| About this task |
Reproduce every one of the lines below word for word, and leave the pictures out of your answer.

Source data
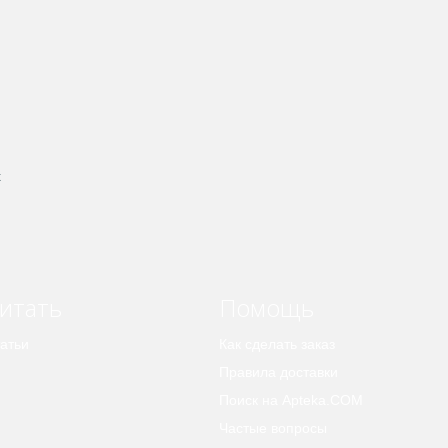
к
итать
Помощь
атьи
Как сделать заказ
Правила доставки
Поиск на Apteka.COM
Частые вопросы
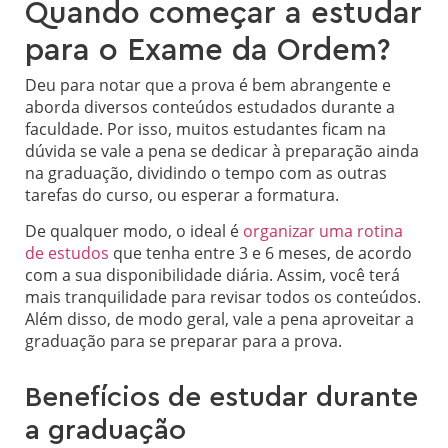
Quando começar a estudar
para o Exame da Ordem?
Deu para notar que a prova é bem abrangente e
aborda diversos conteúdos estudados durante a
faculdade. Por isso, muitos estudantes ficam na
dúvida se vale a pena se dedicar à preparação ainda
na graduação, dividindo o tempo com as outras
tarefas do curso, ou esperar a formatura.
De qualquer modo, o ideal é
organizar uma rotina
de estudos
que tenha entre 3 e 6 meses, de acordo
com a sua disponibilidade diária. Assim, você terá
mais tranquilidade para revisar todos os conteúdos.
Além disso, de modo geral, vale a pena aproveitar a
graduação para se preparar para a prova.
Benefícios de estudar durante
a graduação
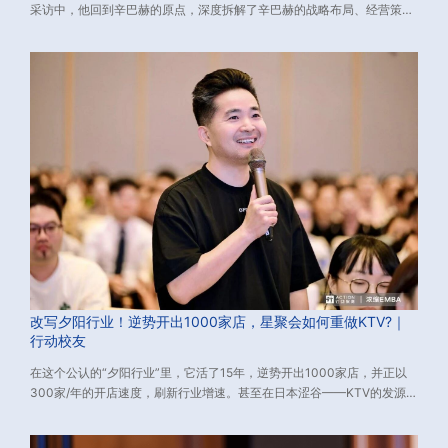
采访中，他回到辛巴赫的原点，深度拆解了辛巴赫的战略布局、经营策
略。希望他们的逆势增长经验，对您有所启发。
改写夕阳行业！逆势开出1000家店，星聚会如何重做KTV?｜
行动校友
在这个公认的“夕阳行业”里，它活了15年，逆势开出1000家店，并正以
300家/年的开店速度，刷新行业增速。甚至在日本涩谷——KTV的发源
地，给了当地市场一次“降维打击”。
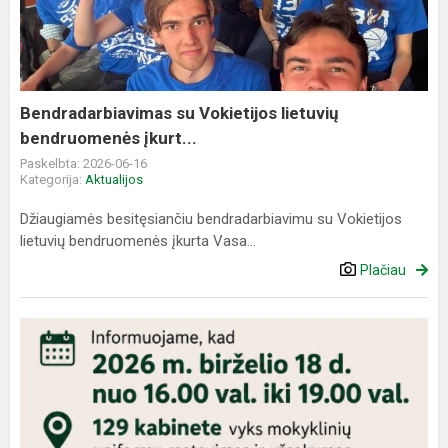
lietuvių
bendruomenės
įkurt...
Bendradarbiavimas su Vokietijos lietuvių
bendruomenės įkurt...
Paskelbta: 2026-06-16
Kategorija:
Aktualijos
Džiaugiamės besitęsiančiu bendradarbiavimu su Vokietijos
lietuvių bendruomenės įkurta Vasa...
Plačiau
Informacija
dėl
mokyklinių
uniformų
matavimo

| Exercise solution |
к
итать
Помощь
атьи
Как сделать заказ
Правила доставки
Поиск на Apteka.COM
Частые вопросы
Quando começar a estudar
para o Exame da Ordem?
Deu para notar que a prova é bem abrangente e
aborda diversos conteúdos estudados durante a
faculdade. Por isso, muitos estudantes ficam na
dúvida se vale a pena se dedicar à preparação ainda
na graduação, dividindo o tempo com as outras
tarefas do curso, ou esperar a formatura.
De qualquer modo, o ideal é
organizar uma rotina
de estudos
que tenha entre 3 e 6 meses, de acordo
com a sua disponibilidade diária. Assim, você terá
mais tranquilidade para revisar todos os conteúdos.
Além disso, de modo geral, vale a pena aproveitar a
graduação para se preparar para a prova.
Benefícios de estudar durante
a graduação
采访中，他回到辛巴赫的原点，深度拆解了辛巴赫的战略布局、经营策
略。希望他们的逆势增长经验，对您有所启发。
改写夕阳行业！逆势开出1000家店，星聚会如何重做KTV?｜
行动校友
在这个公认的“夕阳行业”里，它活了15年，逆势开出1000家店，并正以
300家/年的开店速度，刷新行业增速。甚至在日本涩谷——KTV的发源
地，给了当地市场一次“降维打击”。
lietuvių
bendruomenės
įkurt...
Bendradarbiavimas su Vokietijos lietuvių
bendruomenės įkurt...
Paskelbta: 2026-06-16
Kategorija:
Aktualijos
Džiaugiamės besitęsiančiu bendradarbiavimu su Vokietijos
lietuvių bendruomenės įkurta Vasa...
Plačiau
Informacija
dėl
mokyklinių
uniformų
matavimo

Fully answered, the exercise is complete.